Estimation method (flat-rate billing)
So how many slots should I buy?
In the case of pay-as-you-go billing, the number of slots is not fixed; BigQuery calculates the optimal number of slots for each query and automatically allocates them to execute the query.
In estimating the number of slots for the flat-rate billing, we will examine how many slots were actually used in the metered query execution.
As with the pay-as-you-go method, the INFORMATION_SCHEMA
job view is used to calculate the data.
The actual execution time of the query is job_ms
. The actual execution time of the query is job_ms
, and the time it would take if the query were executed in only one slot is total_slot_ms
.
So, as a rough approximation, divide total_slot_ms
by job_ms
to get the number of slots for the query.
Actual number of slots
The following figure plots the number of slots and amount of data read for each query with the data at hand.
The horizontal axis is the amount of data read and the vertical axis is the number of slots.

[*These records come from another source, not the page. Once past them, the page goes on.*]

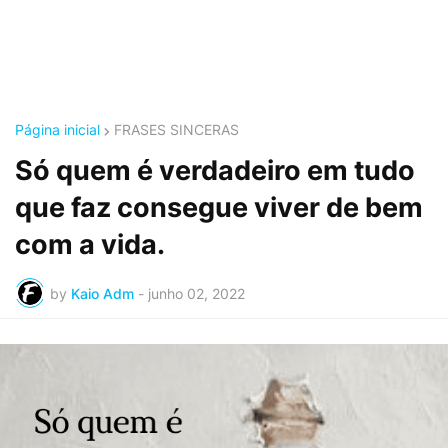
Página inicial
FRASES SINCERAS
Só quem é verdadeiro em tudo
que faz consegue viver de bem
com a vida.
by
Kaio Adm
-
junho 02, 2022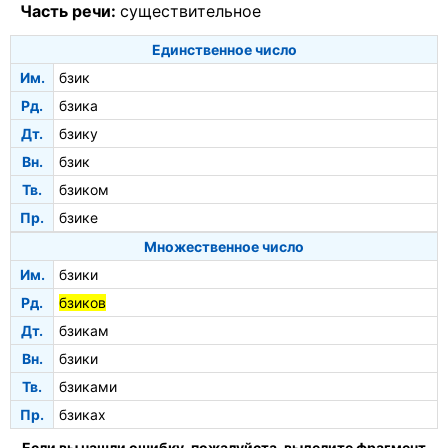
Часть речи:
существительное
Единственное число
Им.
бзик
Рд.
бзика
Дт.
бзику
Вн.
бзик
Тв.
бзиком
Пр.
бзике
Множественное число
Им.
бзики
Рд.
бзиков
Дт.
бзикам
Вн.
бзики
Тв.
бзиками
Пр.
бзиках
Если вы нашли ошибку, пожалуйста, выделите фрагмент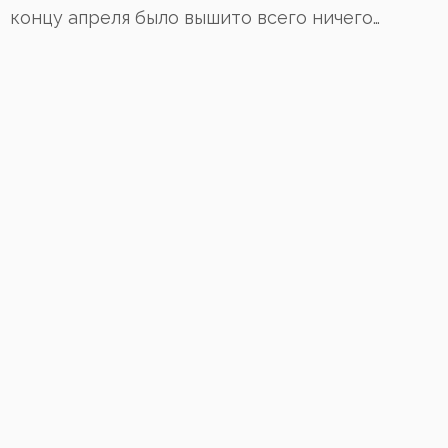
концу апреля было вышито всего ничего…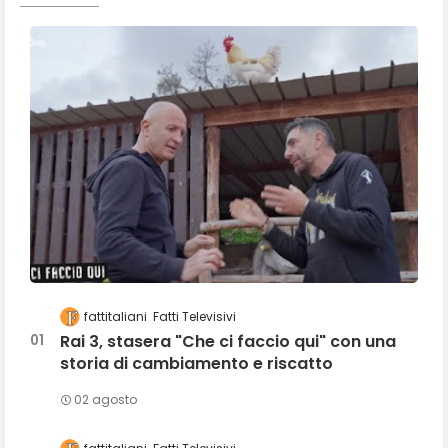
fattitaliani
Fatti Televisivi
Rai 3, stasera "Che ci faccio qui" con una
storia di cambiamento e riscatto
02 agosto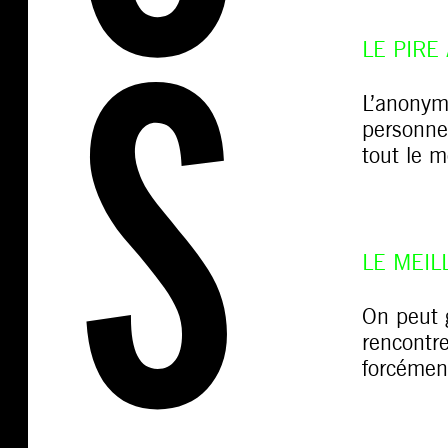
LE PIRE
L’anonym
personnes
tout le 
LE MEIL
On peut 
rencontre
forcémen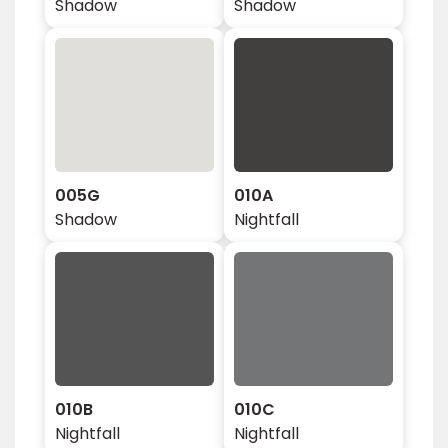
Shadow
Shadow
005G
010A
Shadow
Nightfall
010B
010C
Nightfall
Nightfall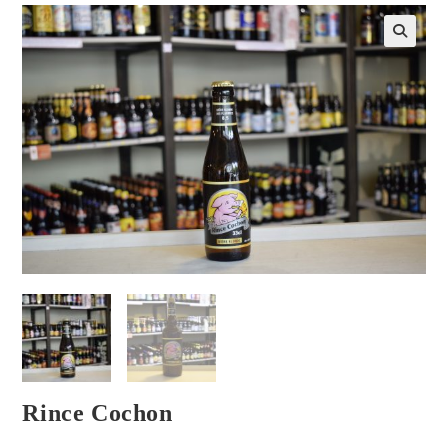
Rince Cochon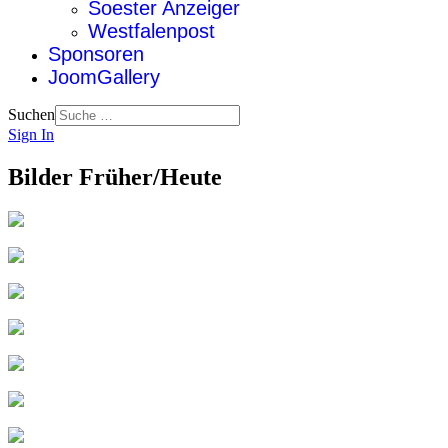
Soester Anzeiger
Westfalenpost
Sponsoren
JoomGallery
Suchen
Sign In
Bilder Früher/Heute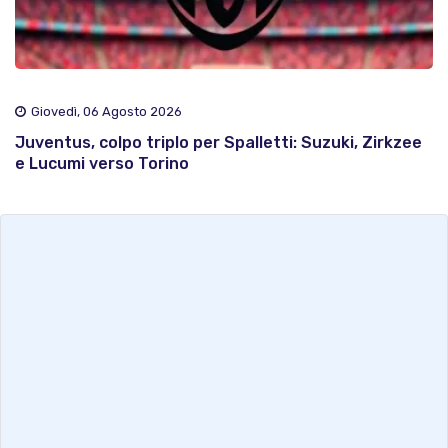
Giovedì, 06 Agosto 2026
Juventus, colpo triplo per Spalletti: Suzuki, Zirkzee
e Lucumi verso Torino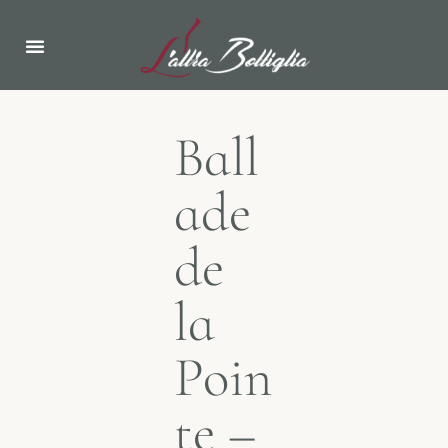
Ball
ade
de
la
Poin
te –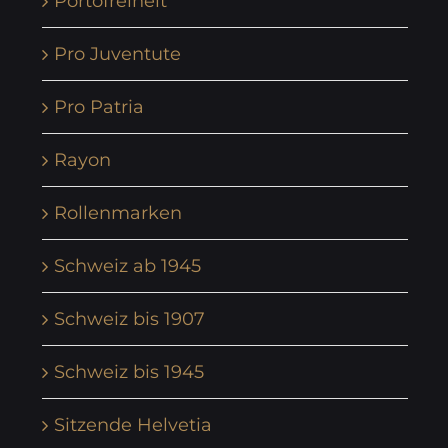
Portofreiheit
Pro Juventute
Pro Patria
Rayon
Rollenmarken
Schweiz ab 1945
Schweiz bis 1907
Schweiz bis 1945
Sitzende Helvetia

In the case of pay-as-you-go, the system is supposed to use up to 2,000 slots to run (it may exceed this in bursts).
- https://cloud.google.com/bigquery/quotas?hl=ja#query_jobs
On-demand rates allow up to 2,000 concurrent slots in a project; BigQuery slots are shared by all queries in a single project; BigQuery may burst beyond this limit to speed up queries. The graph shows that queries are executed using the full 2,000 slots when they are actually available.
Problems with estimates
As can be seen in the graph, the amount of data read is not proportional to the number of slots.
Just because the pay-as-you-go analysis fee is higher does not mean that you should just go ahead and purchase a slot for the same amount.
If you start small, buying only the minimum 100 slots, a query that used to run in 2,000 slots will now run in 100 slots, and in the worst case, the query execution time will increase 20-fold.
In other words, pay-as-you-go and flat-rate billing have different billing axes, so simple comparisons and estimates are not possible.
impressions
Data analysis is a trial-and-error process, and it is hard when query execution time increases 10 or 20 times.
Although the minimum number of slots is 100, the price was higher than we had expected because we would need 2,000 slots if we wanted to guarantee the same execution time as before.
Pay-as-you-go may be an option for very large databases, 24-hour queries with streams, or grueling machine learning with BigQuery ML.